Task 1: From the passage about Terry's career, list every job title he held, in order.
Task 2: Translate this sentence from the passage about Terry's career into Spanish: "In 1976 for approximately 13 months of his last 18 months in Zambia, he became Acting Chief Construction Engineer, covering all disciplines."

-------- Passage shown --------

Terry was educated at The Mercian School Tamworth and at Aston Technical College, where he obtained his City & Guilds’ Electrical Technicians Certificate. He was indentured as a Drawing Office Apprentice with the General Electric Company (GEC). On completion of his apprenticeship he was employed on switchgear design and H.V. sub station layouts, before moving into C.E.G.B. Sales and Contracts as GEC’s Contract Engineer for the South West of England region. Twelve months later he moved into Switchgear Outside Services engaged on construction and commissioning medium and high voltage substations throughout the U.K.
At the end of the major 10 year C.E.G.B. programme, there was a complete upheaval of the U.K. electrical Industry and Terry decided to look at overseas opportunities. On 1st October 1971 along with his wife Wendy and daughters Jacqueline and Susan he sailed from Southampton on the Edinburgh Castle to Cape Town, then by road for the 2,040 mile journey through South Africa, Rhodesia (Zimbabwe) and onto the Zambian Copperbelt. There, in Kitwe, he took up the position of Assistant Site Electrical Engineer with Anglo American Centralised Services Engineering Division (AAC).
Terry was initially seconded to Chingola Division of Nchanga Consolidated Copper Mines with responsibility for the construction and commissioning of 3 x 33 KV sub stations and overhead lines. These were needed in order to provide power to the main pumping station on the Kafue river and for a conveyor system in the Nchanga open cast mine. The project included the total upgrading and automation of seven sections of conveyor together with a 13 cubic metre bucket wheel excavator and stacking unit, which operated at 3.3 KV and was used to remove the overburden from the open cast mine.
In July 1972 Terry returned to AAC as Site Electrical Engineer for Chingola Tailings Leach and Solvent Extraction Plant and new Electrowinning Tank House. This was the most up-to-date copper processing plant in the world when completed in 1974 and the project cost was approximately £58m, the electrical content being £17m.
Terry then moved to AAC's head office in Kitwe, having been appointed Senior Electrical Site Engineer on major projects throughout Zambia. In 1976 for approximately 13 months of his last 18 months in Zambia, he became Acting Chief Construction Engineer, covering all disciplines.

-------- Data shown --------

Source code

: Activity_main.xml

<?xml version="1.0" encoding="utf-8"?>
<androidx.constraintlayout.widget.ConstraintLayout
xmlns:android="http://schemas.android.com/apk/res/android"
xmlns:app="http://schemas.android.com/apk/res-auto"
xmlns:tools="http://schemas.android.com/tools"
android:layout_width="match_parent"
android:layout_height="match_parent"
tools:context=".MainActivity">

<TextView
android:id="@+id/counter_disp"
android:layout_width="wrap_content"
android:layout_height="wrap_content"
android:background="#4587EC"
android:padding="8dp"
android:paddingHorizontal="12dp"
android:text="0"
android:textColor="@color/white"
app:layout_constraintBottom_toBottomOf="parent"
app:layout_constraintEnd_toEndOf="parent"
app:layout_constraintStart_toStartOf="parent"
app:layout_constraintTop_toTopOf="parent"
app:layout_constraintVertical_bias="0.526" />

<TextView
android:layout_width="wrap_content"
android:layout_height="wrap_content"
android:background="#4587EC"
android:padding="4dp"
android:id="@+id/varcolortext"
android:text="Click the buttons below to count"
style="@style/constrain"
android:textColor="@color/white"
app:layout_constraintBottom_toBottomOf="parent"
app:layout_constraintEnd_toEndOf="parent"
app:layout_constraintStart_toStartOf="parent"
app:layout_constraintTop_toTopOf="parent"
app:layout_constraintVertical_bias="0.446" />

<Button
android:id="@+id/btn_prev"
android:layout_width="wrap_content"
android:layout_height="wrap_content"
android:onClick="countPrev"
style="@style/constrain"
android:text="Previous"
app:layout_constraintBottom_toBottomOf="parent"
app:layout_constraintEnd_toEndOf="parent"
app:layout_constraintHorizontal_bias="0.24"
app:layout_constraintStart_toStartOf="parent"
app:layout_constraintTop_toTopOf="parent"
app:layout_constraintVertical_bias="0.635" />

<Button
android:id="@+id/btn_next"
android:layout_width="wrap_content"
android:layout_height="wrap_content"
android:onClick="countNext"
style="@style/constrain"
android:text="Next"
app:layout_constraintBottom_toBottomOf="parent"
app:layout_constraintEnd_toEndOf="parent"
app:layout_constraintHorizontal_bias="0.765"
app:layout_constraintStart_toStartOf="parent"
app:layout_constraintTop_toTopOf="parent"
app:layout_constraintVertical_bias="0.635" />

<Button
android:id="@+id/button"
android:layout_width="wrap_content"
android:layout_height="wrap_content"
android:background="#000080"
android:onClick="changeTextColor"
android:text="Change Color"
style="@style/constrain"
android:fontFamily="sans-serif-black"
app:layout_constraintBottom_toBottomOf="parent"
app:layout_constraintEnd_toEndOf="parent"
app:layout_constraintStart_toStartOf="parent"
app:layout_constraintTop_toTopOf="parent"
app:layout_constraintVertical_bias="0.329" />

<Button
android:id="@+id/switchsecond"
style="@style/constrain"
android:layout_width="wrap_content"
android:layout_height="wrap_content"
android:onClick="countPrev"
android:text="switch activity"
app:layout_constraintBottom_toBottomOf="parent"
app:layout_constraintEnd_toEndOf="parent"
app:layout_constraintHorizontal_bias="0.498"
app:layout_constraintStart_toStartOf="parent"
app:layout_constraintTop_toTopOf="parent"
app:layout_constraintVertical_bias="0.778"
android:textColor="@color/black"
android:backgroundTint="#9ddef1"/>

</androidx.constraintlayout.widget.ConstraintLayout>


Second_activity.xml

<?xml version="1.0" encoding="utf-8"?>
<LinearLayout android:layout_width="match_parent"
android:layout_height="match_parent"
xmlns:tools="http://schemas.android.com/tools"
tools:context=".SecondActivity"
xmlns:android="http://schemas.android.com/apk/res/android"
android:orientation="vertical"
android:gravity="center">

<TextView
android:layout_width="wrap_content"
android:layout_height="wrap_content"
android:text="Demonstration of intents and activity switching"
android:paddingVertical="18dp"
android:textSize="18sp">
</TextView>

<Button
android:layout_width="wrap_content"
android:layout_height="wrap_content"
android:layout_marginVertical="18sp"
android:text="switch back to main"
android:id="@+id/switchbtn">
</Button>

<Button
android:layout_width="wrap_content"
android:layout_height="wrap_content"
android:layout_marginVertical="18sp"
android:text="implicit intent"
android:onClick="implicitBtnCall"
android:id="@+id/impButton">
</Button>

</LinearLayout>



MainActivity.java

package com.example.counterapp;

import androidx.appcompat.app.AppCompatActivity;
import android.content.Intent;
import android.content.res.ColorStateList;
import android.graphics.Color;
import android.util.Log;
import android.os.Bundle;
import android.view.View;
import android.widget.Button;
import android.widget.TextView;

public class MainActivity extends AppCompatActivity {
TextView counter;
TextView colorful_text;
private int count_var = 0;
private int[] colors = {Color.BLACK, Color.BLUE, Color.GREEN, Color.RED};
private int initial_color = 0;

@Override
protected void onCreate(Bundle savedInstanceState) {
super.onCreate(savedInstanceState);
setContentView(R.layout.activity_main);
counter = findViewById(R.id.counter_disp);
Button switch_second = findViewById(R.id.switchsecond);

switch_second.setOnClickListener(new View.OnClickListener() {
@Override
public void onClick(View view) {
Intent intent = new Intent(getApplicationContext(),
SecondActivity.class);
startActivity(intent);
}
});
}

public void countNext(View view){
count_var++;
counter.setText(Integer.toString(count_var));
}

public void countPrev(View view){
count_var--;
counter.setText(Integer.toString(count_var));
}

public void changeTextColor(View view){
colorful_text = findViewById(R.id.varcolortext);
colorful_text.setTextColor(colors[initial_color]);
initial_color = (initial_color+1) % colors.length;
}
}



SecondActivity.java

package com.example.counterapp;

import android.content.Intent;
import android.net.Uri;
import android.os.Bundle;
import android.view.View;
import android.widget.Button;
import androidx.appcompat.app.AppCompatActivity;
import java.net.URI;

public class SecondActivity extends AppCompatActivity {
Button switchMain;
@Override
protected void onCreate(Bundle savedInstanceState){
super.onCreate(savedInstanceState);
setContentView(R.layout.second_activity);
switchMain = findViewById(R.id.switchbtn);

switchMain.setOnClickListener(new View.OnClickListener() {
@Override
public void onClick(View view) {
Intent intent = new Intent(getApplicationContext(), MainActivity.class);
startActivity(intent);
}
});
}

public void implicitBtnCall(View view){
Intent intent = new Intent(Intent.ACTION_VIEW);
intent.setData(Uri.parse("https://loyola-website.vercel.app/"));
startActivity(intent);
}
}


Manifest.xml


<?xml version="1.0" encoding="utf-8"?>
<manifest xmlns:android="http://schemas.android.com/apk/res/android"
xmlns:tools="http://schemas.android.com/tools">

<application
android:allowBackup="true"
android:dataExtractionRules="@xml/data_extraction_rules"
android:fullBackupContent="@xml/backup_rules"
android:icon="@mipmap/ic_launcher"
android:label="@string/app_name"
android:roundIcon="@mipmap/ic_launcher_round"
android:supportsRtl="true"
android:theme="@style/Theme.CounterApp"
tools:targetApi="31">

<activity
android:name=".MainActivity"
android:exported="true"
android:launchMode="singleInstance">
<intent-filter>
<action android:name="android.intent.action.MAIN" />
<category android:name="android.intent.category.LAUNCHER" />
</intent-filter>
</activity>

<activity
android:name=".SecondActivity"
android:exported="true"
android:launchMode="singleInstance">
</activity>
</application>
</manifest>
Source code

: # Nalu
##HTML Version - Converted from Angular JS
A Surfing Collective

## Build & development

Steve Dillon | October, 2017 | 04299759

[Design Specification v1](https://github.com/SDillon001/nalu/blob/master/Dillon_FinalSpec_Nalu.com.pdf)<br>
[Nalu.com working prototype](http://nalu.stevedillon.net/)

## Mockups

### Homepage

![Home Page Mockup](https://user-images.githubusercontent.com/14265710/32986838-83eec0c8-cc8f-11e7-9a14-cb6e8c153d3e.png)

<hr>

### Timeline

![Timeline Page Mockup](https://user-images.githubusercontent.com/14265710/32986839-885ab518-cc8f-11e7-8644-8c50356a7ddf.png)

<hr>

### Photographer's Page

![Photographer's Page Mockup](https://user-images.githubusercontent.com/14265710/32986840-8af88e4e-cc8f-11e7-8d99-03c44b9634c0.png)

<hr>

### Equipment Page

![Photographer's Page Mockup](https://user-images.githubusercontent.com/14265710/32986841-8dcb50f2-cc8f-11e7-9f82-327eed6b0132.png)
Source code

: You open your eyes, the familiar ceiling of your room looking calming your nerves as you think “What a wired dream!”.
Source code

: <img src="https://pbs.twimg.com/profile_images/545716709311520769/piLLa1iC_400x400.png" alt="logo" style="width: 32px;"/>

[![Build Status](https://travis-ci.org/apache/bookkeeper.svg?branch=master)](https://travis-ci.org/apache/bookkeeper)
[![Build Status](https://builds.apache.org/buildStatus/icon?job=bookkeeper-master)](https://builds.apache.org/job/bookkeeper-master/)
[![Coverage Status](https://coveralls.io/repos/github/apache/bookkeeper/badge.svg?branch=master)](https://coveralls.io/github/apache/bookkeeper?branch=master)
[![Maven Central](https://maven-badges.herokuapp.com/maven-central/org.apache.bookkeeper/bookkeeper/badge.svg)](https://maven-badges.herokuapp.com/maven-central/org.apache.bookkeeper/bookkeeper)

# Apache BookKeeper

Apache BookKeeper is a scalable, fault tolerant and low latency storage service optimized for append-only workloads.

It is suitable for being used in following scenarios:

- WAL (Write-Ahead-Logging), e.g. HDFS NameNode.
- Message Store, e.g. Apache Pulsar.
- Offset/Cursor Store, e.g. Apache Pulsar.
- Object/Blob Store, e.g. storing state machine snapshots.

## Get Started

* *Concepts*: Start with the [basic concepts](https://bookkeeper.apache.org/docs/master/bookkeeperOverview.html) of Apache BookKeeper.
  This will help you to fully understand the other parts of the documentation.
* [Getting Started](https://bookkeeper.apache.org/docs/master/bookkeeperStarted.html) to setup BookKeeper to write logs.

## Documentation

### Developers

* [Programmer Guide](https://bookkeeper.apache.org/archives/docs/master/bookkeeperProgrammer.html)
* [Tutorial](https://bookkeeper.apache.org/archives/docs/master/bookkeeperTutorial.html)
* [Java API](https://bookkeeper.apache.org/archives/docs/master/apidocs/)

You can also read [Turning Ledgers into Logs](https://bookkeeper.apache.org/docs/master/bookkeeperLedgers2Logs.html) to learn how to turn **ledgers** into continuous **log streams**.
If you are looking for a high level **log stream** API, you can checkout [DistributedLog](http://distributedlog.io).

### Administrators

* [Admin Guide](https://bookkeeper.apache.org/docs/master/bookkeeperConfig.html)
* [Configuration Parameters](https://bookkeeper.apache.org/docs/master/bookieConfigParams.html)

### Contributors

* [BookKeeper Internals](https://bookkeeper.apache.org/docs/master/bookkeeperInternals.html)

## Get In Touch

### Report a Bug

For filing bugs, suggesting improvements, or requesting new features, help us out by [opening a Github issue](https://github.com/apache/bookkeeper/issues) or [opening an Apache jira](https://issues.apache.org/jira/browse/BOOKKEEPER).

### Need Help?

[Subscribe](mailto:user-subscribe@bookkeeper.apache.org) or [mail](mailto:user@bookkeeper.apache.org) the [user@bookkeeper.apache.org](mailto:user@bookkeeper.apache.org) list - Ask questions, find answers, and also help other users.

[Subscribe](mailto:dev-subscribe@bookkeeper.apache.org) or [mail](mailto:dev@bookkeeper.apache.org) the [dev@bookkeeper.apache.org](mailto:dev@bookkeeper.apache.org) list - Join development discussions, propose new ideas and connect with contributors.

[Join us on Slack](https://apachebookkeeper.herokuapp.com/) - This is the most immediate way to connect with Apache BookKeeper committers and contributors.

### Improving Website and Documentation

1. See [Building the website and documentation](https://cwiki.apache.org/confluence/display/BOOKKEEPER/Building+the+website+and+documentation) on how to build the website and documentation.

--------

Result 1:
Drawing Office Apprentice
Contract Engineer
Assistant Site Electrical Engineer
Site Electrical Engineer
Senior Electrical Site Engineer
Acting Chief Construction Engineer

Result 2: En 1976, durante aproximadamente 13 meses de sus últimos 18 meses en Zambia, se convirtió en Ingeniero Jefe de Construcción interino, a cargo de todas las disciplinas.